The Bitter and the Sweet (2018 Version)

This is a title I use frequently, but have not used this year so far.  I guess it's just life.

I got the videos from the recital and thought everything sounded good except for the Handel (which I knew didn't sound good because I sang too fast and didn't take breaths that I should have taken).

But

I just hate how awkward I look.  As the evening wore on, I looked less and less awkward, but that's because as the evening wore on, the pieces I sang became vocally easier and easier so I was able to relax and have fun.  But I don't want to give up the difficult pieces that I sing well.  Here's the problem.  I fidget, look worried, do things with my arms to "aid" in vocal production (do these things really aid anything?) and worst of all, for whatever reason, I walked off the stage at the end of "Tanti Affetti" when the pianist had not yet finished playing, to get some water between songs.  Getting water was OK; doing it without letting the pianist finish was not.  It was like when I sang Carmen in costume and forgot to take my glasses off.  What upsets me about this isn't that I don't like how I look; it's that I know these problems are the result of my never having had the right kind of "grooming".  Over the past 14 years I have just about had the time to devote to refining my vocal technique and learning music.  I have not been in any setting where I would be coached on how to walk on and off the stage, look at the audience, and look poised while I'm singing.  This is the kind of thing that someone like "Little Miss" has had going for her since she was 10, and now I guess she's in her mid 20s.

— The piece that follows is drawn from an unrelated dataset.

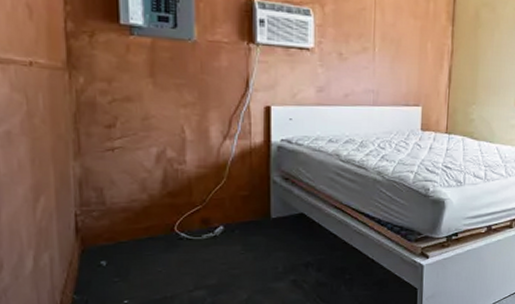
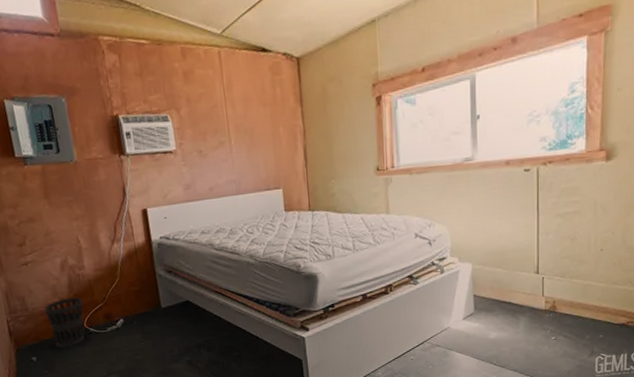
wastebasket: none [128,195,178,253] -> present [45,297,85,348]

The good news is that I had my first rehearsal with the new pianist today.  I had gotten very little sleep because after looking at the videos last night around 10 pm I was upset and found it hard to stay asleep (I didn't have a problem falling asleep, but woke up several times, the last being at 5:50 am, after which I could not go back to sleep).  Well, I can sleep tonight, I hope.  Anyhow I really sang well, including "Tanti Affetti" so I guess I really own all those high notes and fancy gimmicks and can do them at will (the way I can sing "Rejoice Greatly", which sounds hard to other people).  This pianist is more of a coach than my other pianist, who is predominatly an accompanist (I have never heard him tell me anything about style for example). This new pianist gave me a number of pointers, including about "Mon Coeur", which I have been singing for over a decade.  These subtleties are very interesting and I hope to do them justice.

So now I just have to rest (we have choir rehearsal tomorrow, for which - I think - all I have to do is sing an alto part on a chorus from Elijah) for the next few days.  I have a lesson on the 29th, last rehearsal on the 31st, and the concert on June 2.  Then I will decide what to do next.

This new pianist aspires to be a conductor and has conducted operas with a small company in Brooklyn that has an orchestra.  He asked me if I would want to sing in their opera chorus and I said no (politely).  There is no pay involved and there would be a lot of rehearsal time.  I would rather sing recitals of songs and arias in front of a small audience than be lost in a big opera chorus. I might do it if I were younger and could see it as a step toward singing a leading role, but now, no.